Evolutionary Discovery of Sequence Acceleration Methods for Slab Geometry Neutron Transport

TL;DR

This paper uses genetic programming to automatically discover new convergence acceleration methods for neutron transport equations in slab geometry, outperforming classical techniques.

Contribution

It introduces a novel genetic programming approach to tailor convergence accelerators for neutron transport problems, achieving higher success rates than classical methods.

Findings

Achieved over 75% success rate in improving convergence

Discovered accelerators with second differences and cross-product terms

Nearly doubled effectiveness compared to classical techniques

Abstract

We present a genetic programming approach to automatically discover convergence acceleration methods for discrete ordinates solutions of neutron transport problems in slab geometry. Classical acceleration methods such as Aitken's delta-squared and Wynn epsilon assume specific convergence patterns and do not generalize well to the broad set of transport problems encountered in practice.

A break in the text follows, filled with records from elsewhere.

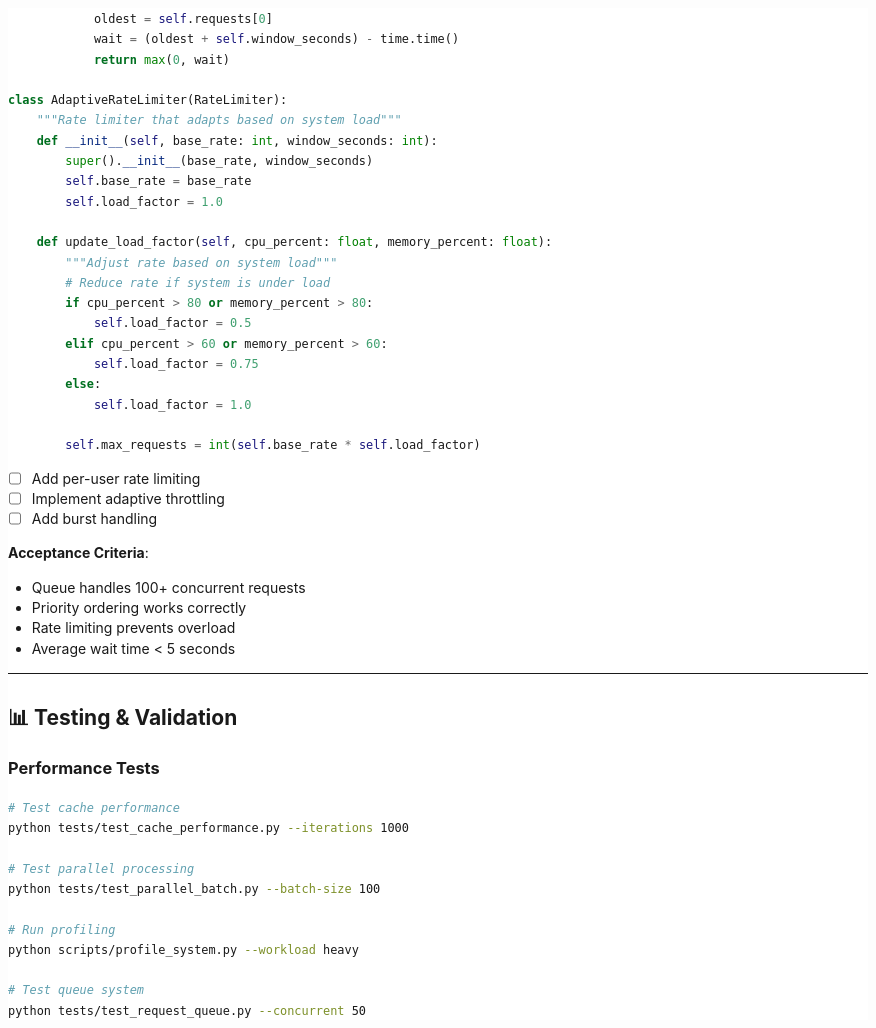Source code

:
   ```python
              oldest = self.requests[0]
              wait = (oldest + self.window_seconds) - time.time()
              return max(0, wait)

  class AdaptiveRateLimiter(RateLimiter):
      """Rate limiter that adapts based on system load"""
      def __init__(self, base_rate: int, window_seconds: int):
          super().__init__(base_rate, window_seconds)
          self.base_rate = base_rate
          self.load_factor = 1.0

      def update_load_factor(self, cpu_percent: float, memory_percent: float):
          """Adjust rate based on system load"""
          # Reduce rate if system is under load
          if cpu_percent > 80 or memory_percent > 80:
              self.load_factor = 0.5
          elif cpu_percent > 60 or memory_percent > 60:
              self.load_factor = 0.75
          else:
              self.load_factor = 1.0

          self.max_requests = int(self.base_rate * self.load_factor)
  ```
- [ ] Add per-user rate limiting
- [ ] Implement adaptive throttling
- [ ] Add burst handling

**Acceptance Criteria**:
- Queue handles 100+ concurrent requests
- Priority ordering works correctly
- Rate limiting prevents overload
- Average wait time < 5 seconds

---

## 📊 Testing & Validation

### Performance Tests
```bash
# Test cache performance
python tests/test_cache_performance.py --iterations 1000

# Test parallel processing
python tests/test_parallel_batch.py --batch-size 100

# Run profiling
python scripts/profile_system.py --workload heavy

# Test queue system
python tests/test_request_queue.py --concurrent 50
```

We evolved mathematical formulas specifically tailored to SN convergence characteristics in this work. The discovered accelerator, featuring second differences and cross-product terms, achieved over 75 percent success rate in improving convergence compared to raw sequences - almost double that observed for classical techniques for the problem set considered. This work demonstrates the potential for discovering novel numerical methods in computational physics via genetic programming and attempts to honor Prof. Ganapol's legacy of advancing experimental mathematics applied to neutron transport.